While this case will no doubt be appealed, I’m not certain if I feel comfortable taking a magazine case to the Supreme Court, for fear it’ll lose. I’d rather get more case law first, and at least get lower courts out of the mindset of open resistance to the will of the Supreme Court on the Second Amendment.

Another Anti-Second Amendment Court Ruling.

The Supreme Judicial Court of Massachusetts rules that a stun gun is a “dangerous and unusual” weapons, and thus not protected by the Second Amendment, so banning them is fine. No need for a Second Amendment analysis, as there is just no right at issue here.

We acknowledge that stun guns may have value for purposes of self-defense, but because they are not protected by the Second Amendment and because a rational basis exists for their prohibition, the lawfulness of their possession and use is a matter for the Legislature.

How long is the Supreme Court going to let lower courts thumb their noses at them? The next level of appeal for this is the Supreme Court of the United States. Maybe it might be worth trying a non-firearm case. Also, note, the Court here only recognized there was a Second Amendment right to a gun in the home. That’s it. It’s like they never even bothered to read the rest of the decision, which recognized the right as not being one limited to the home.

Two More Favorable Court Rulings

Looks like we’ve had a few more favorable court rulings in the past few days. The first comes from the Middle District of Pennsylvania, in the case of Suarez v. Holder, holding that a past non-violent felony conviction was not sufficient to strip him of his right to keep and bear arms. This is an “as applied” challenge, meaning it did not challenge the felon-in-possession statute (18 USC 922(g)) on its face, but challenged it as applied to the plaintiff in this case. He was convicted in 1990 of carrying a firearm without a license in Maryland, a misdemeanor in Maryland, but one that can carry a penalty of up to three years in prison (and thus prohibiting under federal law). The more cases like this we get, the more cause we have to seek further redress through Congress, since these suits cost the federal courts time and money (both of which are in short supply). You can read more about the case here. Hat tip to Joe Huffman for the tipoff.

The other case is from the Florida Court of Appeal, Norman v. State. This court upheld the Florida restriction on open carry, but it’s a win because they adopted the reasoning that we’ve been pushing the courts toward. The court recognized there was a right to carry a firearm outside the home, but that the state may regulate the manner in which firearms are carried.

The Legislature “has a right to prescribe a particular manner of carry, provided that it does not ‘cut[] off the exercise of the right of the citizen altogether to bear arms, or, under the color of prescribing the mode, render[] the right itself useless.’” The Legislature is permitted to regulate the manner in which arms are borne for the purpose of maintaining public peace and safety, so long as any such regulation leaves available a viable carry mode.

The reason our legal advocates have been pushing for this interpretation is because it squares with a long, unfortunate tradition in some parts of the country of making concealed carry unlawful, while allowing open carry, and courts upholding them under the Second Amendment and state Second Amendment analogues.
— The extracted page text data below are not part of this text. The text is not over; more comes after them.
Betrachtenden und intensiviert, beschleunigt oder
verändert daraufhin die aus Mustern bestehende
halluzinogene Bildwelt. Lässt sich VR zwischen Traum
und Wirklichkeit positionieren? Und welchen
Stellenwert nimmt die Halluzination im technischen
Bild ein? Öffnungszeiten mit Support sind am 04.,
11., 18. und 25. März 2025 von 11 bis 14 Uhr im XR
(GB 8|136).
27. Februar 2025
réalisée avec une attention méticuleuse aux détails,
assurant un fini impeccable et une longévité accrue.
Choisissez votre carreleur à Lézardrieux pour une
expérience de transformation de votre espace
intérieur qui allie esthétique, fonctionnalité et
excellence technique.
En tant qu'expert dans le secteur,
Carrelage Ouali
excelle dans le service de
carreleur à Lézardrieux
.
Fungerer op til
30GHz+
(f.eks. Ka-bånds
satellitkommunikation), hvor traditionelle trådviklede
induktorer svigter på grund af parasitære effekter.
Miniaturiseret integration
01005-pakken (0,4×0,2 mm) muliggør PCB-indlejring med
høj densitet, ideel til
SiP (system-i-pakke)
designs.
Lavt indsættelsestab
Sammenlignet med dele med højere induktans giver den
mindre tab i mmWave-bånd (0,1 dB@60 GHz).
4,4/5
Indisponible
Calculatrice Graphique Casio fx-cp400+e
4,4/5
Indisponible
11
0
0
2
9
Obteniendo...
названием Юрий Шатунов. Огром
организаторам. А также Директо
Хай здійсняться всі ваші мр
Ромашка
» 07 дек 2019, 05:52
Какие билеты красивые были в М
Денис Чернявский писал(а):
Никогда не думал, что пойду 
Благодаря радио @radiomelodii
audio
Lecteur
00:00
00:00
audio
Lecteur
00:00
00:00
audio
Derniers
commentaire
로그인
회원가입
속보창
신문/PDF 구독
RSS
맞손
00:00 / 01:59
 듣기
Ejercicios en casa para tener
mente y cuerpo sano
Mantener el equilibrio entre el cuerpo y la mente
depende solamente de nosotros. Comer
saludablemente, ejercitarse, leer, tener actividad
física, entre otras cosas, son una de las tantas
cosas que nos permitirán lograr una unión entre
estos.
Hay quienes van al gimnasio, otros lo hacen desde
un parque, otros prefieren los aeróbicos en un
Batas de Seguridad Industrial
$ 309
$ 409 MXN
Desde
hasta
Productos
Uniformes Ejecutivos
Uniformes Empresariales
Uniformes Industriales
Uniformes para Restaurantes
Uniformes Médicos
This ruling does beg the question of whether, say, New Jersey, for instance, could get around being forced to comply with federal law by legalizing open carry, but still requiring a relatively non-obtainable license for concealed carry. That doesn’t do anything to destroy the right de jure, but given that open carry is not socially acceptable in the Garden State, does it amount to a de facto destruction of the right? That’s probably why anti-evasion doctrine is going to become very important going forward.